*** SOURCE MATERIAL Section Begins ***
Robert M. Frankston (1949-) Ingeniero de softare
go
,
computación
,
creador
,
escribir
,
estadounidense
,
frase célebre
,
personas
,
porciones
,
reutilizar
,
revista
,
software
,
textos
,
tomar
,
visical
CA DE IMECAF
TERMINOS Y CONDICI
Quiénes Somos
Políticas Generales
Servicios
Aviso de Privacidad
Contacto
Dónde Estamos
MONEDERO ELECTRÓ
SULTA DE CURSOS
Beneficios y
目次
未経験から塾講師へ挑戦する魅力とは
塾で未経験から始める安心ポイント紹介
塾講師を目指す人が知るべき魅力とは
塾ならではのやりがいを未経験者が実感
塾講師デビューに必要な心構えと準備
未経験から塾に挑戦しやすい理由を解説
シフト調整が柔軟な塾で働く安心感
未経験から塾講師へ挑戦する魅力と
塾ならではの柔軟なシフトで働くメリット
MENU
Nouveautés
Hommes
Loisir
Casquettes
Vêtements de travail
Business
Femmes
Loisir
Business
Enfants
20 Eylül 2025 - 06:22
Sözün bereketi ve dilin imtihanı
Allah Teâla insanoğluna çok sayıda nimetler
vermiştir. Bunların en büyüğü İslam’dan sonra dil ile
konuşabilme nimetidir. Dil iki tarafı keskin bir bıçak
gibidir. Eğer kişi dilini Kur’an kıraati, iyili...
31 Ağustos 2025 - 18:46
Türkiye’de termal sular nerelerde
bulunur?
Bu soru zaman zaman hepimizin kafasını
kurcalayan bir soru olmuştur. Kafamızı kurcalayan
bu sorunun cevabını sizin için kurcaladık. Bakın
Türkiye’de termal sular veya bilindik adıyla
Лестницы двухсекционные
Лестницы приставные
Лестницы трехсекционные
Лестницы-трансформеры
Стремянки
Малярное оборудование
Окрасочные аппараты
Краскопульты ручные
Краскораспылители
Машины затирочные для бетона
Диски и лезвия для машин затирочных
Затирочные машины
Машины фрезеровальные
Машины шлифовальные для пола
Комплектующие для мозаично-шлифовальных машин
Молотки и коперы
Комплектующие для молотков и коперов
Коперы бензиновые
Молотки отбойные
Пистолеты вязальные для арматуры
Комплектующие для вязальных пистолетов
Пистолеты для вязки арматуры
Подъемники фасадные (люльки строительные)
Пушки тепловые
*** SOURCE MATERIAL Section Ends ***
*** SOURCE MATERIAL Section Begins ***
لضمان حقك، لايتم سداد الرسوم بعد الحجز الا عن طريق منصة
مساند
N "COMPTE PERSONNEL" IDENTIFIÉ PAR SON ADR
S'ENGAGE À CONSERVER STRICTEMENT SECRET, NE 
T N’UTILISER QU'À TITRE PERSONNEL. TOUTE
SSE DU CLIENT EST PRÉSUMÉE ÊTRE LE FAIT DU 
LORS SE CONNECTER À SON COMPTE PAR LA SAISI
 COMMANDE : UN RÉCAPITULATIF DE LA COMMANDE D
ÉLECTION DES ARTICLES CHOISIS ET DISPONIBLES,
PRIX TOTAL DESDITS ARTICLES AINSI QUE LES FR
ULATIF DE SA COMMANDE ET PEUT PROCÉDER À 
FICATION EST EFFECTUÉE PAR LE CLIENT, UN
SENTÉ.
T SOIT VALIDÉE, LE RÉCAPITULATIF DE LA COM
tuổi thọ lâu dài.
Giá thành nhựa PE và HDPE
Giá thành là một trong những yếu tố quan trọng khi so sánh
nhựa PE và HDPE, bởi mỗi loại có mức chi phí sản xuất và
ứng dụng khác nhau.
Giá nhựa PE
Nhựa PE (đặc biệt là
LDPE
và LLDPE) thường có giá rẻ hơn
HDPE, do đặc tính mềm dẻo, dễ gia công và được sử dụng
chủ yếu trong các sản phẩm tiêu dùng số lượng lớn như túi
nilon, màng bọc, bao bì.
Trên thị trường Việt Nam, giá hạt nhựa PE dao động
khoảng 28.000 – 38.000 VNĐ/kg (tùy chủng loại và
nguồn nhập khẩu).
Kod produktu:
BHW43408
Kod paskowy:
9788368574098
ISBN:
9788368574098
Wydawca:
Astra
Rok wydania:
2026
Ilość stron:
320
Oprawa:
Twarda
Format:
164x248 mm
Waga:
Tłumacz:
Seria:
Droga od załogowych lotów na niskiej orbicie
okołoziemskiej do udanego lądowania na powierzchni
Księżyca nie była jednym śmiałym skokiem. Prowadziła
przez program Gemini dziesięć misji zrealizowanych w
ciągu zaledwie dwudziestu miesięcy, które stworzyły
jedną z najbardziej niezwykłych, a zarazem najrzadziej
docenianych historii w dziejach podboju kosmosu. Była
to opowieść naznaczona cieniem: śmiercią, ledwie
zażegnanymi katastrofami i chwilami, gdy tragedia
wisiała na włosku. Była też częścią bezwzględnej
*** SOURCE MATERIAL Section Ends ***
*** SOURCE MATERIAL Section Begins ***
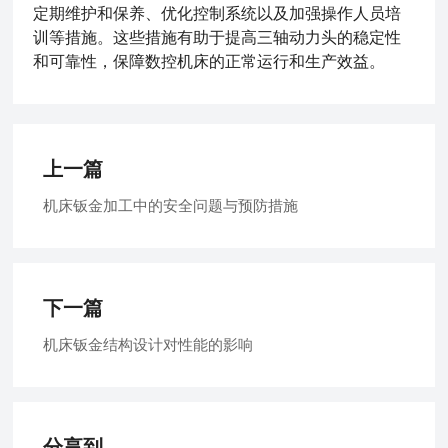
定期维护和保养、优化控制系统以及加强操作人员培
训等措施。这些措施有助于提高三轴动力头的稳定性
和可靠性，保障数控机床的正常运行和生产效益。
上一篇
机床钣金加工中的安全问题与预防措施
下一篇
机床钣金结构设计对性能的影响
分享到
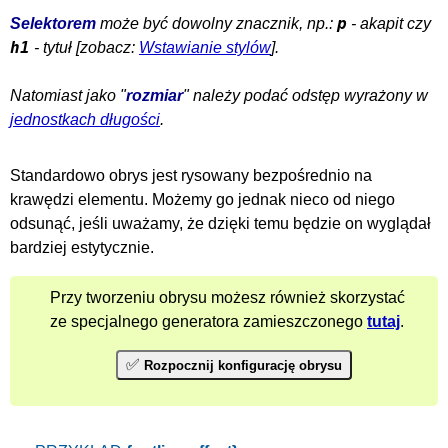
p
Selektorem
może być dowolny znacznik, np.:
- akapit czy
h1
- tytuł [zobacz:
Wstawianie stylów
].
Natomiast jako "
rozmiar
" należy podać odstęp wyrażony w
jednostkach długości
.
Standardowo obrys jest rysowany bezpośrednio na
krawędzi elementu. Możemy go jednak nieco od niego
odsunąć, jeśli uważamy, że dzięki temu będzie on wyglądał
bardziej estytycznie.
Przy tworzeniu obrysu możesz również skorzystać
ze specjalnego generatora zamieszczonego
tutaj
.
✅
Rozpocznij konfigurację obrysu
*** SOURCE MATERIAL Section Ends ***
REQUEST: Print again the lines of the entries above that fall between the line holding "computación" and the line holding "Окрасочные аппараты", inclusive, exactly as they stand.

TASK ANSWER:
computación
,
creador
,
escribir
,
estadounidense
,
frase célebre
,
personas
,
porciones
,
reutilizar
,
revista
,
software
,
textos
,
tomar
,
visical
CA DE IMECAF
TERMINOS Y CONDICI
Quiénes Somos
Políticas Generales
Servicios
Aviso de Privacidad
Contacto
Dónde Estamos
MONEDERO ELECTRÓ
SULTA DE CURSOS
Beneficios y
目次
未経験から塾講師へ挑戦する魅力とは
塾で未経験から始める安心ポイント紹介
塾講師を目指す人が知るべき魅力とは
塾ならではのやりがいを未経験者が実感
塾講師デビューに必要な心構えと準備
未経験から塾に挑戦しやすい理由を解説
シフト調整が柔軟な塾で働く安心感
未経験から塾講師へ挑戦する魅力と
塾ならではの柔軟なシフトで働くメリット
MENU
Nouveautés
Hommes
Loisir
Casquettes
Vêtements de travail
Business
Femmes
Loisir
Business
Enfants
20 Eylül 2025 - 06:22
Sözün bereketi ve dilin imtihanı
Allah Teâla insanoğluna çok sayıda nimetler
vermiştir. Bunların en büyüğü İslam’dan sonra dil ile
konuşabilme nimetidir. Dil iki tarafı keskin bir bıçak
gibidir. Eğer kişi dilini Kur’an kıraati, iyili...
31 Ağustos 2025 - 18:46
Türkiye’de termal sular nerelerde
bulunur?
Bu soru zaman zaman hepimizin kafasını
kurcalayan bir soru olmuştur. Kafamızı kurcalayan
bu sorunun cevabını sizin için kurcaladık. Bakın
Türkiye’de termal sular veya bilindik adıyla
Лестницы двухсекционные
Лестницы приставные
Лестницы трехсекционные
Лестницы-трансформеры
Стремянки
Малярное оборудование
Окрасочные аппараты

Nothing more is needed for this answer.